Enhanced accumulation of important bioproducts in Chlorella vulgaris through AGPase gene silencing coupled with polyethylene glycol treatment

Microalgae with rapid growth rate, ability to be cultivated in non-agricultural land, and producing numerous bioactive compounds have attracted attention for biofuel production and extraction of valuable co-products. This work focuses on the development of an industrially viable Chlorella vulgaris strain more suitable for biorefinery by downregulating the ADP-glucose pyrophosphorylase (AGPase) enzyme involved in starch biosynthesis.

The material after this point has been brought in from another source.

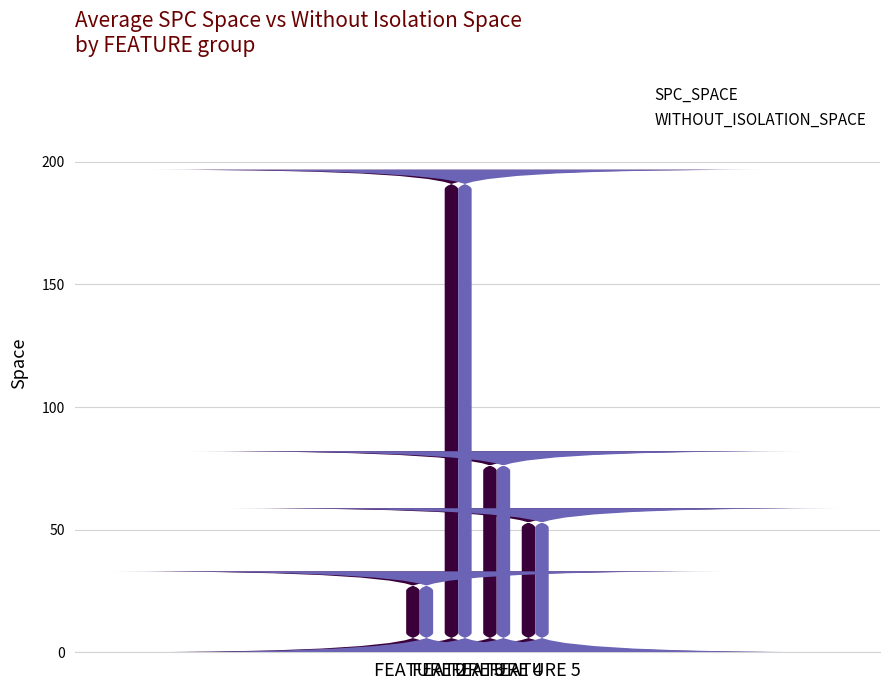

Which label corresponds to the largest value in the chart?

FEATURE 3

Transgenic lines of C. vulgaris generated through RNA interference (RNAi) demonstrated diminished starch content with an average of 6.7 % (dry cell weight, DCW) from 10 % (DCW) in the untransformed control, after 5 days of shake flask culture in tris acetate phosphate medium with 16 h:8 h light:dark cycle. Under the same growth condition, the total carbohydrate content decreased by an average of 23.5 %, while the lipid content and carotenoid level improved by an average of 19.3 % and 23 %, respectively, in the RNAi lines compared to the control. RNAi lines showed a higher yield of other important co-products, like protein and exopolysaccharide by an average of 30.6 % and 19.6 %, respectively, compared to the control. Interestingly, when polyethylene glycol (PEG) 6000 (0.5 % w/v) was supplemented in the culture medium of C. vulgaris grown till mid-log phase, RNAi lines along with the untransformed control exhibited enhanced level of valuable metabolites after 7 days of PEG treatment. The average carotenoid content of 25.5 μg/mg was recorded in PEG-treated RNAi lines compared to 15.34 μg/mg in PEG-untreated untransformed control alga. Under the similar growth condition, the average lipid content increased to 22.5 % (DCW) in PEG-treated RNAi lines compared to 16.28 % (DCW) in PEG-untreated untransformed control. Overall, the study encompasses use of genetic engineering tool in combination with the application of biochemical modulator PEG to divert the carbon flux from starch biosynthesis towards improved production of important metabolites in microalga.